Monleon-Getino Toni, Frias-Lopez Jorge
Section of Statistics (Department of Genetics, Microbiology, and Statistics) University of Barcelona Barcelona Spain.
BIOST3 GRBIO (Research Group in Biostatistics and Bioinformatics) Barcelona Spain.
Ecol Evol. 2020 Nov 5;10(23):13382-13394. doi: 10.1002/ece3.6941. eCollection 2020 Dec.
Metatranscriptome analysis or the analysis of the expression profiles of whole microbial communities has the additional challenge of dealing with a complex system with dozens of different organisms expressing genes simultaneously. An underlying issue for virtually all metatranscriptomic sequencing experiments is how to allocate the limited sequencing budget while guaranteeing that the libraries have sufficient depth to cover the breadth of expression of the community. Estimating the required sequencing depth to effectively sample the target metatranscriptome using RNA-seq is an essential first step to obtain robust results in subsequent analysis and to avoid overexpansion, once the information contained in the library reaches saturation. Here, we present a method to calculate the sequencing effort using a simulated series of metatranscriptomic/metagenomic matrices. This method is based on an extrapolation rarefaction curve using a Weibull growth model to estimate the maximum number of observed genes as a function of sequencing depth. This approach allowed us to compute the effort at different confidence intervals and to obtain an approximate a priori effort based on an initial fraction of sequences. The analytical pipeline presented here may be successfully used for the in-depth and time-effective characterization of complex microbial communities, representing a useful tool for the microbiome research community.

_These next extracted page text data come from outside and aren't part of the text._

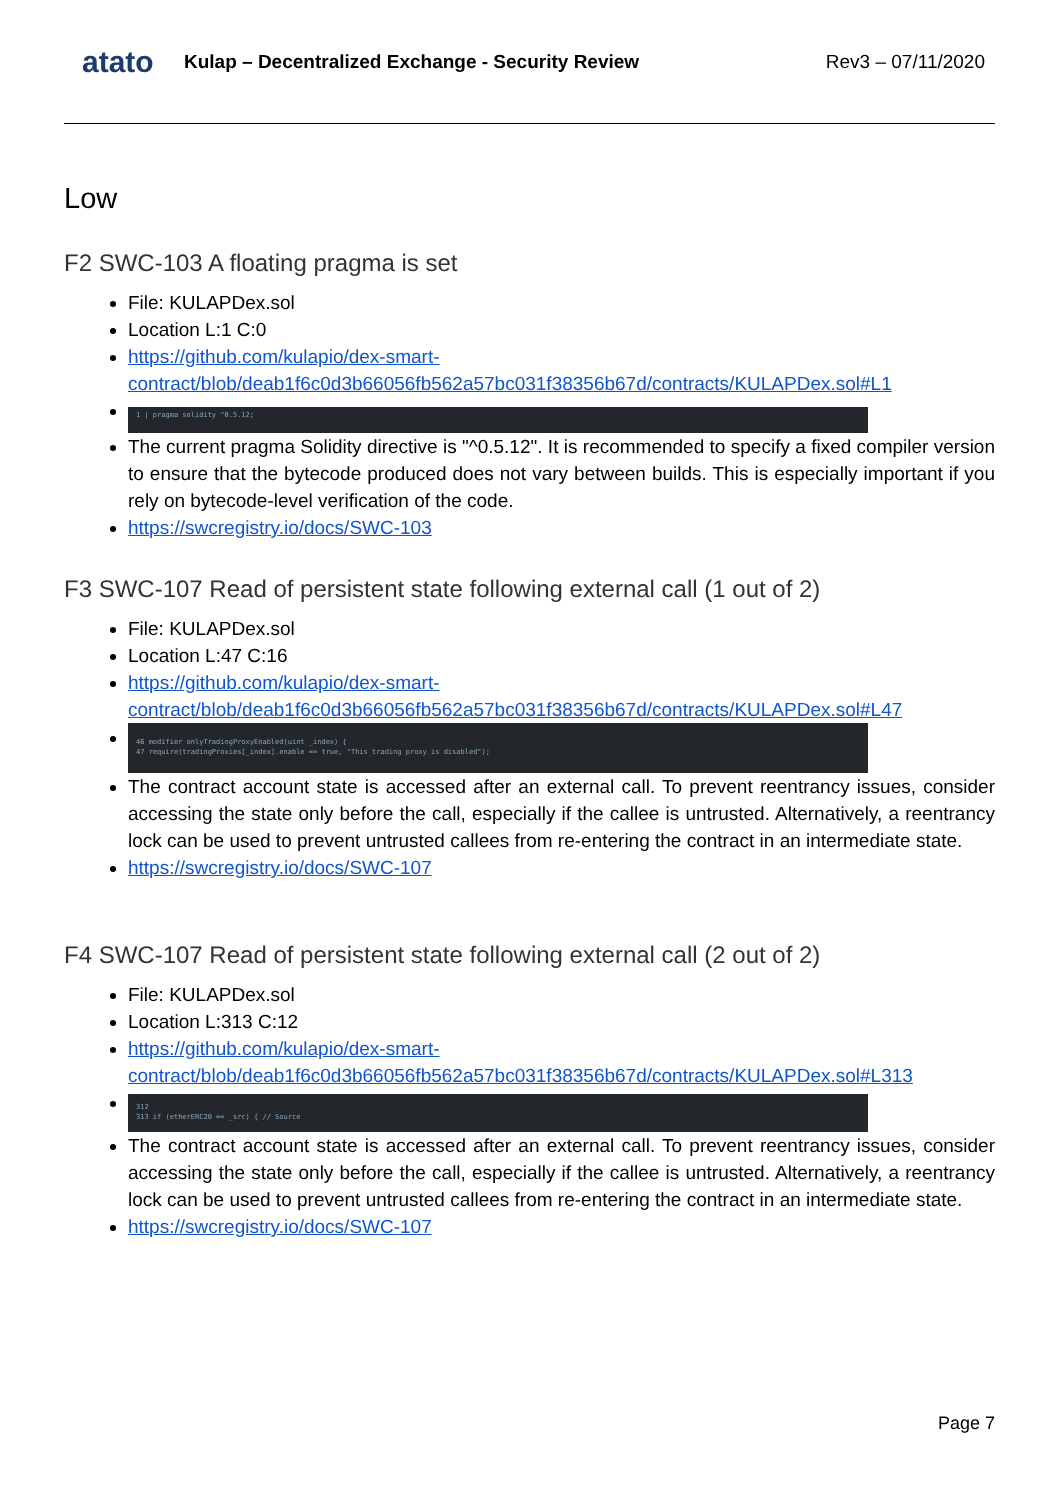atato
Kulap – Decentralized Exchange - Security Review
Rev3 – 07/11/2020
Low
F2 SWC-103 A floating pragma is set
File: KULAPDex.sol
Location L:1 C:0
https://github.com/kulapio/dex-smart-contract/blob/deab1f6c0d3b66056fb562a57bc031f38356b67d/contracts/KULAPDex.sol#L1
1 | pragma solidity ^0.5.12;
The current pragma Solidity directive is "^0.5.12". It is recommended to specify a fixed compiler version to ensure that the bytecode produced does not vary between builds. This is especially important if you rely on bytecode-level verification of the code.
https://swcregistry.io/docs/SWC-103
F3 SWC-107 Read of persistent state following external call (1 out of 2)
File: KULAPDex.sol
Location L:47 C:16
https://github.com/kulapio/dex-smart-contract/blob/deab1f6c0d3b66056fb562a57bc031f38356b67d/contracts/KULAPDex.sol#L47
46 modifier onlyTradingProxyEnabled(uint _index) {
47 require(tradingProxies[_index].enable == true, "This trading proxy is disabled");
The contract account state is accessed after an external call. To prevent reentrancy issues, consider accessing the state only before the call, especially if the callee is untrusted. Alternatively, a reentrancy lock can be used to prevent untrusted callees from re-entering the contract in an intermediate state.
https://swcregistry.io/docs/SWC-107
F4 SWC-107 Read of persistent state following external call (2 out of 2)
File: KULAPDex.sol
Location L:313 C:12
https://github.com/kulapio/dex-smart-contract/blob/deab1f6c0d3b66056fb562a57bc031f38356b67d/contracts/KULAPDex.sol#L313
312
313 if (etherERC20 == _src) { // Source
The contract account state is accessed after an external call. To prevent reentrancy issues, consider accessing the state only before the call, especially if the callee is untrusted. Alternatively, a reentrancy lock can be used to prevent untrusted callees from re-entering the contract in an intermediate state.
https://swcregistry.io/docs/SWC-107
Page 7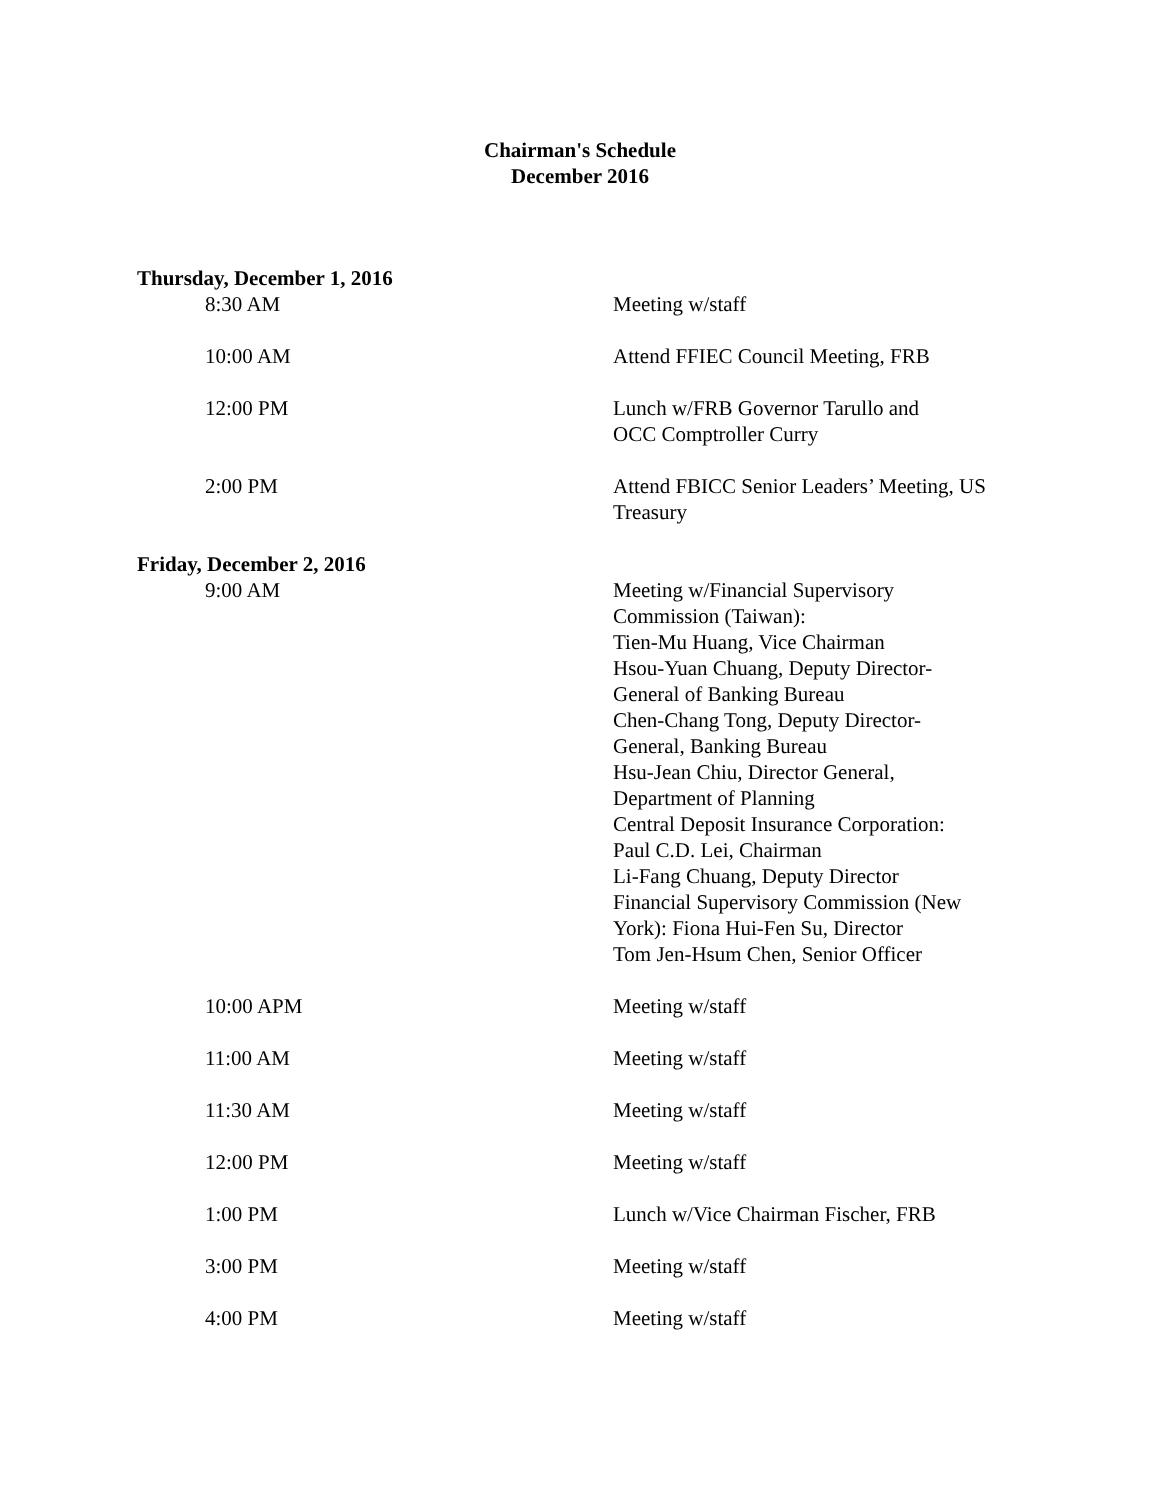Chairman's Schedule
December 2016
| Thursday, December 1, 2016 | |
| 8:30 AM | Meeting w/staff |
| 10:00 AM | Attend FFIEC Council Meeting, FRB |
| 12:00 PM | Lunch w/FRB Governor Tarullo and OCC Comptroller Curry |
| 2:00 PM | Attend FBICC Senior Leaders’ Meeting, US Treasury |
| Friday, December 2, 2016 | |
| 9:00 AM | Meeting w/Financial Supervisory Commission (Taiwan): Tien-Mu Huang, Vice Chairman Hsou-Yuan Chuang, Deputy Director- General of Banking Bureau Chen-Chang Tong, Deputy Director- General, Banking Bureau Hsu-Jean Chiu, Director General, Department of Planning Central Deposit Insurance Corporation: Paul C.D. Lei, Chairman Li-Fang Chuang, Deputy Director Financial Supervisory Commission (New York): Fiona Hui-Fen Su, Director Tom Jen-Hsum Chen, Senior Officer |
| 10:00 APM | Meeting w/staff |
| 11:00 AM | Meeting w/staff |
| 11:30 AM | Meeting w/staff |
| 12:00 PM | Meeting w/staff |
| 1:00 PM | Lunch w/Vice Chairman Fischer, FRB |
| 3:00 PM | Meeting w/staff |
| 4:00 PM | Meeting w/staff |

宏转录组分析,即对整个微生物群落的表达谱进行分析,还面临着额外的挑战,那就是要处理一个复杂的系统,其中几十种不同的生物体同时表达基因。几乎所有宏转录组测序实验的一个潜在问题是,如何在保证文库有足够深度以覆盖群落表达广度的同时,分配有限的测序预算。使用RNA测序来估计有效采样目标宏转录组所需的测序深度,是在后续分析中获得可靠结果并避免过度扩展(一旦文库中的信息达到饱和)的关键第一步。在这里,我们提出了一种使用一系列模拟宏转录组/宏基因组矩阵来计算测序工作量的方法。该方法基于使用威布尔生长模型的外推稀疏曲线,以估计作为测序深度函数的观察到的基因的最大数量。这种方法使我们能够在不同的置信区间计算工作量,并根据序列的初始部分获得近似的先验工作量。这里介绍的分析流程可成功用于复杂微生物群落的深入和高效表征,是微生物组研究领域的一个有用工具。